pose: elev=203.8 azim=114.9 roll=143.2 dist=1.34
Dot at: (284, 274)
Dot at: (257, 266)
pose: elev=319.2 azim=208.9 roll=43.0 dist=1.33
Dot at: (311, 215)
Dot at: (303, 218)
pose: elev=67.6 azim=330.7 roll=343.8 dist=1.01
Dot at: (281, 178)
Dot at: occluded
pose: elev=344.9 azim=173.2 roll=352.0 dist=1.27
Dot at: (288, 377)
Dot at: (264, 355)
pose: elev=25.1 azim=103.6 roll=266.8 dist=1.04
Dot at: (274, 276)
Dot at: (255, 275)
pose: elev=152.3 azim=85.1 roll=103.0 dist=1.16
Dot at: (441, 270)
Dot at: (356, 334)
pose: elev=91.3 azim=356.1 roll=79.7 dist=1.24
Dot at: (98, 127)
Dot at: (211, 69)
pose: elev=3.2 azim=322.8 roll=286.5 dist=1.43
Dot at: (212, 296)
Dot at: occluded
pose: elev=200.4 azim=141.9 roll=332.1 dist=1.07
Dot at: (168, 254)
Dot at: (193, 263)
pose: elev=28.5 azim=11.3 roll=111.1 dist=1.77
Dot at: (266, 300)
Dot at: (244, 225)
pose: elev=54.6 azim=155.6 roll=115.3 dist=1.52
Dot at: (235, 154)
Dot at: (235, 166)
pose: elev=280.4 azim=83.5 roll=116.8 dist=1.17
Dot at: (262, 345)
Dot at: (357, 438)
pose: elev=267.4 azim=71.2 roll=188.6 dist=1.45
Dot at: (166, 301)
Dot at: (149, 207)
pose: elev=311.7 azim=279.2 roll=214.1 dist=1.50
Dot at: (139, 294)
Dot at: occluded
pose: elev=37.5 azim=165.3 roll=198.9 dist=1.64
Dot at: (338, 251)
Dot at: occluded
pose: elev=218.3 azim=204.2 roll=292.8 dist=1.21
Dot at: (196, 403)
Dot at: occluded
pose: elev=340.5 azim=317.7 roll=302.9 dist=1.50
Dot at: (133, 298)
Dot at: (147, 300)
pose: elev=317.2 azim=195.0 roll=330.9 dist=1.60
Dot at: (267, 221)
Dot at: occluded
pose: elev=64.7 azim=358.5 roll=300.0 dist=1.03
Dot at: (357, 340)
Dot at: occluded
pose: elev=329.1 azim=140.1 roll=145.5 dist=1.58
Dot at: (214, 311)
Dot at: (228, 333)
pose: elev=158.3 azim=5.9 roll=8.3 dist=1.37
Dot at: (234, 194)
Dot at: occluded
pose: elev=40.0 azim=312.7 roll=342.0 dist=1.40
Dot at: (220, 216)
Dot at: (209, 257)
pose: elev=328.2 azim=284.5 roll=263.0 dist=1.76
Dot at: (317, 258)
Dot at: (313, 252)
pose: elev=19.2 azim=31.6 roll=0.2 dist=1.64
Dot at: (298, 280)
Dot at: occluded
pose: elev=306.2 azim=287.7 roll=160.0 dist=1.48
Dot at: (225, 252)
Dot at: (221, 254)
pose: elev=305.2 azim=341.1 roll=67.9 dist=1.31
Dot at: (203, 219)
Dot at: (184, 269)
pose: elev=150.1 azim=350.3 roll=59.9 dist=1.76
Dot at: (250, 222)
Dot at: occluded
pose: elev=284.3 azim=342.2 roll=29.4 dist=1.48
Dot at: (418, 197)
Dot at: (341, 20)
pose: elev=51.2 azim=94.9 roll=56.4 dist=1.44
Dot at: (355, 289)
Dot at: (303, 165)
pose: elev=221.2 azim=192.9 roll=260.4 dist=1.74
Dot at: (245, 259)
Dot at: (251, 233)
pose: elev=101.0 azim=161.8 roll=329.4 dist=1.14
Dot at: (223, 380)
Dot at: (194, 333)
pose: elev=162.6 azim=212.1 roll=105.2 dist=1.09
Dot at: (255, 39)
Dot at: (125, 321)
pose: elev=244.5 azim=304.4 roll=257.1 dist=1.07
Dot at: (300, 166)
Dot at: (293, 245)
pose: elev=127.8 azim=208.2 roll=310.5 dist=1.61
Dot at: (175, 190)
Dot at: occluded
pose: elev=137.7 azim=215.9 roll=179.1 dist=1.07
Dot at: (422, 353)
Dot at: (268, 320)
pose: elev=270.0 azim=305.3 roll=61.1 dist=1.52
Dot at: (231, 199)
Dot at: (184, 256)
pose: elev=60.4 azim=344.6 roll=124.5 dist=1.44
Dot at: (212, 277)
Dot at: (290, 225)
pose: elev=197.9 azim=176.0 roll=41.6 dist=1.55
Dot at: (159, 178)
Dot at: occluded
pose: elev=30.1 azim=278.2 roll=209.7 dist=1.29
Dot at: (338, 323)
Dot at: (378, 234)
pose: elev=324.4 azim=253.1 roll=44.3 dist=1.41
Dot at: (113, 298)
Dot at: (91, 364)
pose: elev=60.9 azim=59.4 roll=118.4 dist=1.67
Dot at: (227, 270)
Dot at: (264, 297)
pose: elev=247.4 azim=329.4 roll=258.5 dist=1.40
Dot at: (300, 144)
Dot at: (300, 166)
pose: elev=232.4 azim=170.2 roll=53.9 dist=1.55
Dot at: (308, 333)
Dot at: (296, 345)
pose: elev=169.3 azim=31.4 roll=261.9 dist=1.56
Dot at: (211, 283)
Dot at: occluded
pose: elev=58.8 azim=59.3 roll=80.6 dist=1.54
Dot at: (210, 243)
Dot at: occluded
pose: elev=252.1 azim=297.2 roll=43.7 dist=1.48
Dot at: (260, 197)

Given task
Reproduce all of the entries above word for word, changing nothing.

Result
pose: elev=203.8 azim=114.9 roll=143.2 dist=1.34
Dot at: (284, 274)
Dot at: (257, 266)
pose: elev=319.2 azim=208.9 roll=43.0 dist=1.33
Dot at: (311, 215)
Dot at: (303, 218)
pose: elev=67.6 azim=330.7 roll=343.8 dist=1.01
Dot at: (281, 178)
Dot at: occluded
pose: elev=344.9 azim=173.2 roll=352.0 dist=1.27
Dot at: (288, 377)
Dot at: (264, 355)
pose: elev=25.1 azim=103.6 roll=266.8 dist=1.04
Dot at: (274, 276)
Dot at: (255, 275)
pose: elev=152.3 azim=85.1 roll=103.0 dist=1.16
Dot at: (441, 270)
Dot at: (356, 334)
pose: elev=91.3 azim=356.1 roll=79.7 dist=1.24
Dot at: (98, 127)
Dot at: (211, 69)
pose: elev=3.2 azim=322.8 roll=286.5 dist=1.43
Dot at: (212, 296)
Dot at: occluded
pose: elev=200.4 azim=141.9 roll=332.1 dist=1.07
Dot at: (168, 254)
Dot at: (193, 263)
pose: elev=28.5 azim=11.3 roll=111.1 dist=1.77
Dot at: (266, 300)
Dot at: (244, 225)
pose: elev=54.6 azim=155.6 roll=115.3 dist=1.52
Dot at: (235, 154)
Dot at: (235, 166)
pose: elev=280.4 azim=83.5 roll=116.8 dist=1.17
Dot at: (262, 345)
Dot at: (357, 438)
pose: elev=267.4 azim=71.2 roll=188.6 dist=1.45
Dot at: (166, 301)
Dot at: (149, 207)
pose: elev=311.7 azim=279.2 roll=214.1 dist=1.50
Dot at: (139, 294)
Dot at: occluded
pose: elev=37.5 azim=165.3 roll=198.9 dist=1.64
Dot at: (338, 251)
Dot at: occluded
pose: elev=218.3 azim=204.2 roll=292.8 dist=1.21
Dot at: (196, 403)
Dot at: occluded
pose: elev=340.5 azim=317.7 roll=302.9 dist=1.50
Dot at: (133, 298)
Dot at: (147, 300)
pose: elev=317.2 azim=195.0 roll=330.9 dist=1.60
Dot at: (267, 221)
Dot at: occluded
pose: elev=64.7 azim=358.5 roll=300.0 dist=1.03
Dot at: (357, 340)
Dot at: occluded
pose: elev=329.1 azim=140.1 roll=145.5 dist=1.58
Dot at: (214, 311)
Dot at: (228, 333)
pose: elev=158.3 azim=5.9 roll=8.3 dist=1.37
Dot at: (234, 194)
Dot at: occluded
pose: elev=40.0 azim=312.7 roll=342.0 dist=1.40
Dot at: (220, 216)
Dot at: (209, 257)
pose: elev=328.2 azim=284.5 roll=263.0 dist=1.76
Dot at: (317, 258)
Dot at: (313, 252)
pose: elev=19.2 azim=31.6 roll=0.2 dist=1.64
Dot at: (298, 280)
Dot at: occluded
pose: elev=306.2 azim=287.7 roll=160.0 dist=1.48
Dot at: (225, 252)
Dot at: (221, 254)
pose: elev=305.2 azim=341.1 roll=67.9 dist=1.31
Dot at: (203, 219)
Dot at: (184, 269)
pose: elev=150.1 azim=350.3 roll=59.9 dist=1.76
Dot at: (250, 222)
Dot at: occluded
pose: elev=284.3 azim=342.2 roll=29.4 dist=1.48
Dot at: (418, 197)
Dot at: (341, 20)
pose: elev=51.2 azim=94.9 roll=56.4 dist=1.44
Dot at: (355, 289)
Dot at: (303, 165)
pose: elev=221.2 azim=192.9 roll=260.4 dist=1.74
Dot at: (245, 259)
Dot at: (251, 233)
pose: elev=101.0 azim=161.8 roll=329.4 dist=1.14
Dot at: (223, 380)
Dot at: (194, 333)
pose: elev=162.6 azim=212.1 roll=105.2 dist=1.09
Dot at: (255, 39)
Dot at: (125, 321)
pose: elev=244.5 azim=304.4 roll=257.1 dist=1.07
Dot at: (300, 166)
Dot at: (293, 245)
pose: elev=127.8 azim=208.2 roll=310.5 dist=1.61
Dot at: (175, 190)
Dot at: occluded
pose: elev=137.7 azim=215.9 roll=179.1 dist=1.07
Dot at: (422, 353)
Dot at: (268, 320)
pose: elev=270.0 azim=305.3 roll=61.1 dist=1.52
Dot at: (231, 199)
Dot at: (184, 256)
pose: elev=60.4 azim=344.6 roll=124.5 dist=1.44
Dot at: (212, 277)
Dot at: (290, 225)
pose: elev=197.9 azim=176.0 roll=41.6 dist=1.55
Dot at: (159, 178)
Dot at: occluded
pose: elev=30.1 azim=278.2 roll=209.7 dist=1.29
Dot at: (338, 323)
Dot at: (378, 234)
pose: elev=324.4 azim=253.1 roll=44.3 dist=1.41
Dot at: (113, 298)
Dot at: (91, 364)
pose: elev=60.9 azim=59.4 roll=118.4 dist=1.67
Dot at: (227, 270)
Dot at: (264, 297)
pose: elev=247.4 azim=329.4 roll=258.5 dist=1.40
Dot at: (300, 144)
Dot at: (300, 166)
pose: elev=232.4 azim=170.2 roll=53.9 dist=1.55
Dot at: (308, 333)
Dot at: (296, 345)
pose: elev=169.3 azim=31.4 roll=261.9 dist=1.56
Dot at: (211, 283)
Dot at: occluded
pose: elev=58.8 azim=59.3 roll=80.6 dist=1.54
Dot at: (210, 243)
Dot at: occluded
pose: elev=252.1 azim=297.2 roll=43.7 dist=1.48
Dot at: (260, 197)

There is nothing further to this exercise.